WHAT IS NEEDED: Repeat only what appears from the line containing "ring dip: (149, 125)" through the last line of the listing below, exactly as written.
++++++++++
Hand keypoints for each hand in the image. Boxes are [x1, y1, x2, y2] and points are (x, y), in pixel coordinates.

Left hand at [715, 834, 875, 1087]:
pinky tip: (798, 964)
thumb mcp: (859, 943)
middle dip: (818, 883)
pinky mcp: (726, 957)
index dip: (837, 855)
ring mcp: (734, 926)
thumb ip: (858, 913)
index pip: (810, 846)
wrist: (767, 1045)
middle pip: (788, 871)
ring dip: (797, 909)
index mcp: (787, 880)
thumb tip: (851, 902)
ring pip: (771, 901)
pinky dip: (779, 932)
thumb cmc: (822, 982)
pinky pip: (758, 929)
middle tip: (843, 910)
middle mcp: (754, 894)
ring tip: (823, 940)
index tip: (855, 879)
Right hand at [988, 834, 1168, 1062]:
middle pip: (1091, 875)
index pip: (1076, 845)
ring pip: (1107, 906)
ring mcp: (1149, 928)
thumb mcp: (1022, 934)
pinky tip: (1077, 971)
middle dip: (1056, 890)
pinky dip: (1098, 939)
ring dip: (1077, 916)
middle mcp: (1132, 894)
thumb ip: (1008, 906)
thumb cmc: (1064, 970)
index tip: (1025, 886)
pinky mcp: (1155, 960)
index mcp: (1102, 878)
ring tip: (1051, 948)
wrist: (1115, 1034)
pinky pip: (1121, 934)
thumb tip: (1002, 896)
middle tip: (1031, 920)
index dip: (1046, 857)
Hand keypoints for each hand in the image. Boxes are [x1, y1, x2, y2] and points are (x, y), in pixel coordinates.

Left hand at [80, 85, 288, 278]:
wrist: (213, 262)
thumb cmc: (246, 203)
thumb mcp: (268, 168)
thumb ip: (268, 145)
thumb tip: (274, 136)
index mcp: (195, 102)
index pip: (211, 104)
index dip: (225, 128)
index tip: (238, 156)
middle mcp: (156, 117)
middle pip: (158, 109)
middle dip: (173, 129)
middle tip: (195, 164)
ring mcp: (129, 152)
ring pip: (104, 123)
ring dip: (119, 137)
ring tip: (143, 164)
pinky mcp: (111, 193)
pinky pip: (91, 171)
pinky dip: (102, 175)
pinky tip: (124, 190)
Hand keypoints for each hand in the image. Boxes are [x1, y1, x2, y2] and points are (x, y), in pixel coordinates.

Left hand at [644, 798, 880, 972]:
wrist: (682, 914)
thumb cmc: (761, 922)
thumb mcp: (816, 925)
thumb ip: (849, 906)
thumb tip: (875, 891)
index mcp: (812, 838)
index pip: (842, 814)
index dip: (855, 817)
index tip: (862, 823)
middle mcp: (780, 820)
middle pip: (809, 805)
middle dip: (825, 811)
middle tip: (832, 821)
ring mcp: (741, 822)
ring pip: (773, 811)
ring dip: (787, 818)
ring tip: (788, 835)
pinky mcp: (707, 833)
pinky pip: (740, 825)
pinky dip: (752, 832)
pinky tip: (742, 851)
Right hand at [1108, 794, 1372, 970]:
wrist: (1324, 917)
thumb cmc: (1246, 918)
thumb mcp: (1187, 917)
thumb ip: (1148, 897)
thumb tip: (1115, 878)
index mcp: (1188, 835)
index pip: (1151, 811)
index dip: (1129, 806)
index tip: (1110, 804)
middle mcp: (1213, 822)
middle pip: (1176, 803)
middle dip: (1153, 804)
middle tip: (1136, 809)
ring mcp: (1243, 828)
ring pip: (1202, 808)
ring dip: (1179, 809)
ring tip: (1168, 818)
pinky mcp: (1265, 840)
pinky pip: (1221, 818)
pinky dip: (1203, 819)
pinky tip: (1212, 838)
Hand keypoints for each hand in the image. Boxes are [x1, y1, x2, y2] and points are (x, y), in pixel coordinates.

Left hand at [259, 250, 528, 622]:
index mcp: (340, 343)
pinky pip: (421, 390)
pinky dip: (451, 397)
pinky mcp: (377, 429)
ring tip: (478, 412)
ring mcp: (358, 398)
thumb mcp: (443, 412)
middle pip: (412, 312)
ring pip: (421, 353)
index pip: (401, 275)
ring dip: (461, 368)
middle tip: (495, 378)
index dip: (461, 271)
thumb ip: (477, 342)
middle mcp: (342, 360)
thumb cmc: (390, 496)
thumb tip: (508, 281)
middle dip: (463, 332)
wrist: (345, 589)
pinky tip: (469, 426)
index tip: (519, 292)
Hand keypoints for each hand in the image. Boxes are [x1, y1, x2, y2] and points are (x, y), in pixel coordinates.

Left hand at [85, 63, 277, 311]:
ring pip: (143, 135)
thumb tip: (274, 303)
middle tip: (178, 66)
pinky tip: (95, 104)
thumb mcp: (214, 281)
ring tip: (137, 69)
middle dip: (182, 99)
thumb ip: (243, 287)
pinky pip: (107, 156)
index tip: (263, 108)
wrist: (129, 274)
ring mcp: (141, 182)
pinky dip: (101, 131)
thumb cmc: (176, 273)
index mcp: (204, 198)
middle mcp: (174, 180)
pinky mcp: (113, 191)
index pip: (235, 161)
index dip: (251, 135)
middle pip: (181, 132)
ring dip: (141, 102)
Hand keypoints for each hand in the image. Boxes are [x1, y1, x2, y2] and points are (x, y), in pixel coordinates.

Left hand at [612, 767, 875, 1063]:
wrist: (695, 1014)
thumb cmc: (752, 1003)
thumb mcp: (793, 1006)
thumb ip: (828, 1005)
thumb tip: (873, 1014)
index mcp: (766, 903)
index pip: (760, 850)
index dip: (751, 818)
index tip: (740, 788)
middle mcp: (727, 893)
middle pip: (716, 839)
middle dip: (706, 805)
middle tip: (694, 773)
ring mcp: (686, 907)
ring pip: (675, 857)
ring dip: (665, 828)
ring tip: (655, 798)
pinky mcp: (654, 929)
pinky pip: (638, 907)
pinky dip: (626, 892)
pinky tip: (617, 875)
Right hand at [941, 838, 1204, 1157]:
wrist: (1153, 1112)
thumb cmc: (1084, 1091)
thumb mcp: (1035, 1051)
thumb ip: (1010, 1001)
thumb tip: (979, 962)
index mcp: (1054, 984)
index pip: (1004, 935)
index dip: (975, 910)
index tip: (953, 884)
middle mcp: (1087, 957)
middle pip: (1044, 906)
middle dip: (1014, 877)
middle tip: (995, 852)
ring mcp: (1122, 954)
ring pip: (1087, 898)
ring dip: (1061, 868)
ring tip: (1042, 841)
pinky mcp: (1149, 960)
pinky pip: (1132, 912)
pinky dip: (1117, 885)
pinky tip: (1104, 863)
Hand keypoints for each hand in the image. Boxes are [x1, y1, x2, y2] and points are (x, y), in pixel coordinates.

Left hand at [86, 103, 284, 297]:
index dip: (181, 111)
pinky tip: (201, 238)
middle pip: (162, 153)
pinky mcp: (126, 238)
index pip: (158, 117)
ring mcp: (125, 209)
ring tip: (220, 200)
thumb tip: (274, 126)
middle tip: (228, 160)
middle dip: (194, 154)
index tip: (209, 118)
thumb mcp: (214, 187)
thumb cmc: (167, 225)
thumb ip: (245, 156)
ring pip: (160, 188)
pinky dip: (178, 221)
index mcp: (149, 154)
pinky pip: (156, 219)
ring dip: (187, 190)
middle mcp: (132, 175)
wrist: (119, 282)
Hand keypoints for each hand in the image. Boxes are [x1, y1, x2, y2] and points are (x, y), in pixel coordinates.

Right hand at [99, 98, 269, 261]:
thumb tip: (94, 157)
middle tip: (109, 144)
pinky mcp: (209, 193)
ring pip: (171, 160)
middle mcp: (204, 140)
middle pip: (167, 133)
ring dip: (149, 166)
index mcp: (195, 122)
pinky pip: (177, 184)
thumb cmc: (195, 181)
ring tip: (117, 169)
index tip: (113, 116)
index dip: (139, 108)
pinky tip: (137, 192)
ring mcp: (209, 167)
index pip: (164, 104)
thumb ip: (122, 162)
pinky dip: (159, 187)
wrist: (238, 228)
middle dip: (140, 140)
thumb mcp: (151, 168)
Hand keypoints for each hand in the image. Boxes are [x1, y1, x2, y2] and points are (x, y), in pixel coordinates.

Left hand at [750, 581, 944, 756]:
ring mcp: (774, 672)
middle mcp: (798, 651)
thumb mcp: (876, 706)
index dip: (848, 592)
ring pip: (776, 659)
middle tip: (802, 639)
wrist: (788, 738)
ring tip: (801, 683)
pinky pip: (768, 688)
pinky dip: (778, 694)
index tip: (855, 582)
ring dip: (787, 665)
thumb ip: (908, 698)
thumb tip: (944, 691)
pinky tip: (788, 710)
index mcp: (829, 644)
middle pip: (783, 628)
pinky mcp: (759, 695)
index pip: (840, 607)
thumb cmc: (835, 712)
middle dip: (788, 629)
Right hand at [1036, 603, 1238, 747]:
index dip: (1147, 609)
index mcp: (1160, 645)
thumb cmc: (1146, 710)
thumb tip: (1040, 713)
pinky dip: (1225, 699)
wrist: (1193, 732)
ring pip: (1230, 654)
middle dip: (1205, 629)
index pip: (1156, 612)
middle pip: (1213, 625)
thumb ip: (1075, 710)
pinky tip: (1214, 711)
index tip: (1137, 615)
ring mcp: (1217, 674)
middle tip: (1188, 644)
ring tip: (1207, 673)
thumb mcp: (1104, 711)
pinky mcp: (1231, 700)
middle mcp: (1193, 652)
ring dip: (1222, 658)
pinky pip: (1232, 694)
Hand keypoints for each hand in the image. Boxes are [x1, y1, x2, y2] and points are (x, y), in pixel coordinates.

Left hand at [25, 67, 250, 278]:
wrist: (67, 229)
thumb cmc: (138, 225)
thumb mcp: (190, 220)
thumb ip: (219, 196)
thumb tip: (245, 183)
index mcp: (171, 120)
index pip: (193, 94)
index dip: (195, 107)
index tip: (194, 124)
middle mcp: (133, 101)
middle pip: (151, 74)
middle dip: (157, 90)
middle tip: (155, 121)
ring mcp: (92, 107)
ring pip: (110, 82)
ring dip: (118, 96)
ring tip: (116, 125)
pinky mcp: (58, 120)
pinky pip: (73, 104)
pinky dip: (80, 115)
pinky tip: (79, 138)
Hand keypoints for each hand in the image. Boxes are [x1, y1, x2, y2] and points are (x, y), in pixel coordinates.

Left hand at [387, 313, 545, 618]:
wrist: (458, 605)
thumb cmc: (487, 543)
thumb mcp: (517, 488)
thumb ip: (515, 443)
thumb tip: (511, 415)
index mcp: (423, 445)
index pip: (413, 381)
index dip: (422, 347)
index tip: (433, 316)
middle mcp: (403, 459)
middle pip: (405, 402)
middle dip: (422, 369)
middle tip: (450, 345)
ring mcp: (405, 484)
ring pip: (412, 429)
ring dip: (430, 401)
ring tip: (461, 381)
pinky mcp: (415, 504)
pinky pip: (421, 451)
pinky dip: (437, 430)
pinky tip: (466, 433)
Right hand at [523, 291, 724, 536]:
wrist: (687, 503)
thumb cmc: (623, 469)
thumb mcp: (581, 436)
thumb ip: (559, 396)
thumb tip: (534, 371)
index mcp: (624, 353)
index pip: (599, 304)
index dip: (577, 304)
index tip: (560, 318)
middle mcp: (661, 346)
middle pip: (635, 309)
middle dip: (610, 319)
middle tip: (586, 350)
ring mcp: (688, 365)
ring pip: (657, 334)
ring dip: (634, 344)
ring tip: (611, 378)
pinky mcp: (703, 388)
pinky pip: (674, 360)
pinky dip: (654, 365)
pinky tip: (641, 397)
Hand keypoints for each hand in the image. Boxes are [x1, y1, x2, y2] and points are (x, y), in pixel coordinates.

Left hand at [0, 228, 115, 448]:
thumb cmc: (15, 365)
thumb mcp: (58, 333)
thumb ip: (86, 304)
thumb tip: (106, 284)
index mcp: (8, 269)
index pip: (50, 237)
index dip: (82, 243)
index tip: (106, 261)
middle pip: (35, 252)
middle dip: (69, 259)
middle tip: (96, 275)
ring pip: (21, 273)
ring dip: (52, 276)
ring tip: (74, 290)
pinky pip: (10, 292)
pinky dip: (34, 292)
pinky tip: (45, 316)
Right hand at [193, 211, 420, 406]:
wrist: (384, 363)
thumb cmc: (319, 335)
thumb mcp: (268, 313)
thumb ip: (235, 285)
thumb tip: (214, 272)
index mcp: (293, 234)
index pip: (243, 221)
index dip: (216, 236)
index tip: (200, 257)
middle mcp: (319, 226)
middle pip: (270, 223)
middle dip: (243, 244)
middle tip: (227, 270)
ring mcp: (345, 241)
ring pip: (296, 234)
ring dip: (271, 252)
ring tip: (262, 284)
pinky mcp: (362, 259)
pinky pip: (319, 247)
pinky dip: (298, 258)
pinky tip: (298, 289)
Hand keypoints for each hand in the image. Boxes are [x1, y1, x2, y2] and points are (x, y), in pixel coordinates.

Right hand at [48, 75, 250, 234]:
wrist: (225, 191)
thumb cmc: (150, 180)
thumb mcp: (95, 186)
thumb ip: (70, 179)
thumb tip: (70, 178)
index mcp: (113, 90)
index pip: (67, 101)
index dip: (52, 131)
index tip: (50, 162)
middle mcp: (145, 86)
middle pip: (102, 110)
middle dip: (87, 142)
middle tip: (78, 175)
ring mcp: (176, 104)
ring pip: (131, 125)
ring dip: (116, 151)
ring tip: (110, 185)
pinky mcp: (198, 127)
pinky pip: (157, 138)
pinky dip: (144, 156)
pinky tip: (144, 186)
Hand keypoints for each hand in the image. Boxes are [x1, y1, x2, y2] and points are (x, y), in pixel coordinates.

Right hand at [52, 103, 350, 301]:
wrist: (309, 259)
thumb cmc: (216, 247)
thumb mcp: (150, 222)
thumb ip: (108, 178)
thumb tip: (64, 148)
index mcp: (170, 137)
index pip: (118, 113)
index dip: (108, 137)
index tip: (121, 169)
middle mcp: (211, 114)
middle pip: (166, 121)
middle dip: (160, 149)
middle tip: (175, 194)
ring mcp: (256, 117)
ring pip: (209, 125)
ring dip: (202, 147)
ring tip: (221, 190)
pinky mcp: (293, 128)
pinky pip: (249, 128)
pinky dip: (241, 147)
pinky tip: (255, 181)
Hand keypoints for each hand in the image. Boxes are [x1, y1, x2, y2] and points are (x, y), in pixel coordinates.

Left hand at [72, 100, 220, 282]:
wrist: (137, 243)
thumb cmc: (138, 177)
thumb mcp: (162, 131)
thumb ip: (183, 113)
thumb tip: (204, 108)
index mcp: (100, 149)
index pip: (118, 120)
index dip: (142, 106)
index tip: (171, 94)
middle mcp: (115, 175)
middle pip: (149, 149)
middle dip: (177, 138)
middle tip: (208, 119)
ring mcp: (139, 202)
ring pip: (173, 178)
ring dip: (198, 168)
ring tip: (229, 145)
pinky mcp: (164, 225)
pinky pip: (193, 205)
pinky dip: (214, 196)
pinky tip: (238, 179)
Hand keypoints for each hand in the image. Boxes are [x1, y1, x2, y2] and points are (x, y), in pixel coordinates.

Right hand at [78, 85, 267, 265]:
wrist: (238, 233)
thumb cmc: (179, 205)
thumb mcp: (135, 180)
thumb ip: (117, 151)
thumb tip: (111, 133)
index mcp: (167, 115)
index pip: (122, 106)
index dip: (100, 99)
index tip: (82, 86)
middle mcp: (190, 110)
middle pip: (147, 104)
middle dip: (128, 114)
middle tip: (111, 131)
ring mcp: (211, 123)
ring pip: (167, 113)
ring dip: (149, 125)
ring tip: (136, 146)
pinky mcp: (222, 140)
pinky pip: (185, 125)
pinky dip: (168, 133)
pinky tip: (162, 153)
++++++++++
ANSWER TO THIS EXERCISE:
ring dip: (149, 125)
ring tip: (136, 146)
pinky mcp: (222, 140)
pinky pip: (185, 125)
pinky dip: (168, 133)
pinky tip: (162, 153)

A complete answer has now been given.